Last updated: July 1, 2025
Person
Joel W. Lewis
A businessowner in Beacon Hill’s free Black community, Joel W. Lewis committed himself to the antislavery cause.
Born to parents Job Lewis and Lucy Dyer, Joel W. Lewis grew up outside of Boston in Sharon, Massachusetts. Lewis’s father, Job, served in the Continental Army during the Revolutionary War prior to his birth. As a boy, Lewis “was very persevering in study.”1 Lewis pursued training in skilled trades while continuing his academic education at Hosea Easton’s factory school in North Bridgewater, Massachusetts. There, he later worked as an apprentice at the only Black blacksmith firm in New England.2
Eventually, Lewis himself became a proprietor of a blacksmithing business in Boston. He successfully ran the business on Cambridge Street in Beacon Hill and employed both white and Black mechanics. A review in one newspaper considered Lewis a “master Blacksmith,” writing, “merchants, ship-owners and house-builders find him prompt and competent, in the various branches of his craft.”3
Additionally, Lewis ran a Genteel Boardinghouse with his sister, Catherine, as well as a Temperance Boardinghouse. Visitors remembered Lewis and his house fondly:
The Hospitality with which Mr. Lewis received us seemed to add a new zest to the delicacies of his table…We recommend strangers visiting the city to the house of Joel W. Lewis. He is a host whose easy manners cannot fail to strike every one agreeably, and his house is in a very pleasant situation.4
Beyond his businesses, Lewis grew involved in local societies as part of Beacon Hill’s free Black community. In 1833, he served as the first Vice President of the Boston Mutual Lyceum. A few years later, he led the Adelphic Union Library Association as its President.5 Both organizations provided fellow Black Bostonians the opportunity to debate, discuss literature, and hear lectures.

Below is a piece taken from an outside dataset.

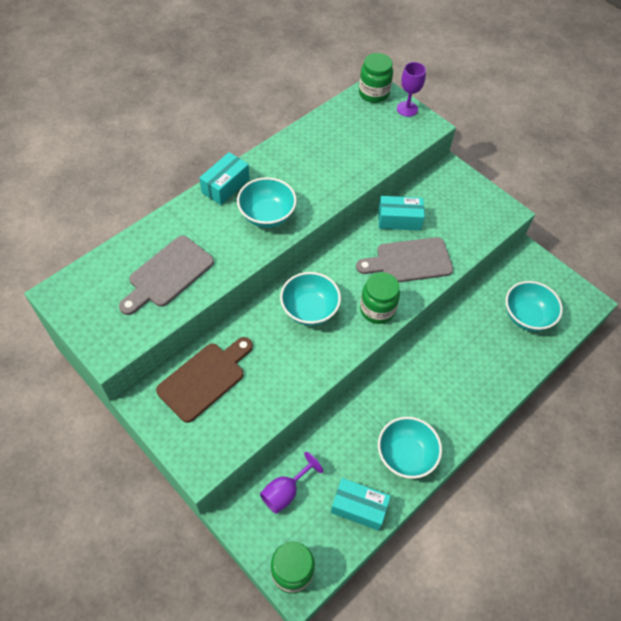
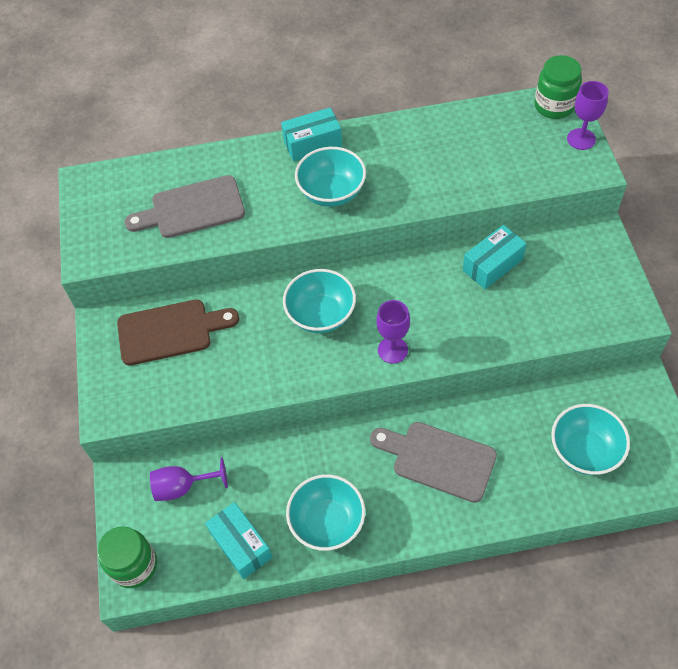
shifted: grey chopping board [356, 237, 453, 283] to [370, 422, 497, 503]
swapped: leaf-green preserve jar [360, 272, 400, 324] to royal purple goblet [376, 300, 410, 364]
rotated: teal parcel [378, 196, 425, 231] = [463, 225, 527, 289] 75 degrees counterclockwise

In Beacon Hill, Lewis also played an active role in Boston’s abolitionist movement. Primarily in the 1830s and 1840s, Lewis supported the cause through his participation and leadership in many organizations, committees, and conventions. For example, he sold tickets for the New England Freedom Association’s events and outspokenly supported William Lloyd Garrison and The Liberator. Lewis served as a Chairman for the “Meeting of Colored Citizens” and also on the Business Committee for the Colored Citizens of Boston and Vicinity. Lewis, alongside other Bostonians, attended the National Reform Convention of the Colored Inhabitants of the United States in New Haven, Connecticut .6
Lewis also served as a member of the 1850 Boston Vigilance Committee.7 Bostonians founded this iteration of the Vigilance Committee in 1850 in response to the passage of the new Fugitive Slave Law. Those in the Vigilance Committee aided freedom seekers escaping enslavement on the Underground Railroad. While Lewis is listed on the membership roster, his direct contributions to the Committee remain unknown.
By 1850, Joel W. Lewis lived in Chelsea, Massachusetts, with his wife, Mary. Lewis continued his work as a blacksmith in Chelsea up until his death on August 1, 1880.8
Footnotes
- William Cooper Nell, The Colored Patriots of the American Revolution, (Boston: Robert F. Wallcut, 1855), 35.
- George R. Price, "The Easton family of southeast Massachusetts: The dynamics surrounding five generations of human rights activism 1753—1935," (2006), Graduate Student Theses, Dissertations, & Professional Papers, 68, https://scholarworks.umt.edu/etd/9598; The Self Elevator, March 30, 1853, 3.
- Liberator, January 27, 1854, 3.
- Liberator, August 10, 1838, 3; Liberator, June 9, 1843, 4; Liberator, October 24, 1835, 4; Liberator, November 1, 1834, 4.
- Liberator, February 26, 1841, 3; Liberator, December 25, 1840, 3; Liberator, September, 23, 1842, 3; Liberator, May 11, 1838, 2; Liberator, August 31, 1833, 3.
- Liberator, July 10, 1840, 2; Liberator, May 22, 1840, 3; Liberator, May 5, 1843, 3; “Another Voice from the Colored Citizens of Boston,” Liberator, June 14, 1839, 3; Liberator, April 5, 1850, 3.
- "Members of the Committee of Vigilance," broadside printed by John Wilson, 1850, Massachusetts Historical Society.
- “Joel W. Lewis,” 1850 United States Federal Census [database on-line], Lehi, UT, USA: Ancestry.com Operations, Inc., 2009, Images reproduced by FamilySearch; “Joel W. Lewis,” Massachusetts, U.S., Death Records, 1841-1915 [database on-line], Provo, UT, USA: Ancestry.com Operations, Inc., 2013, Massachusetts, U.S., Death Records, 1841-1915 - Ancestry.com.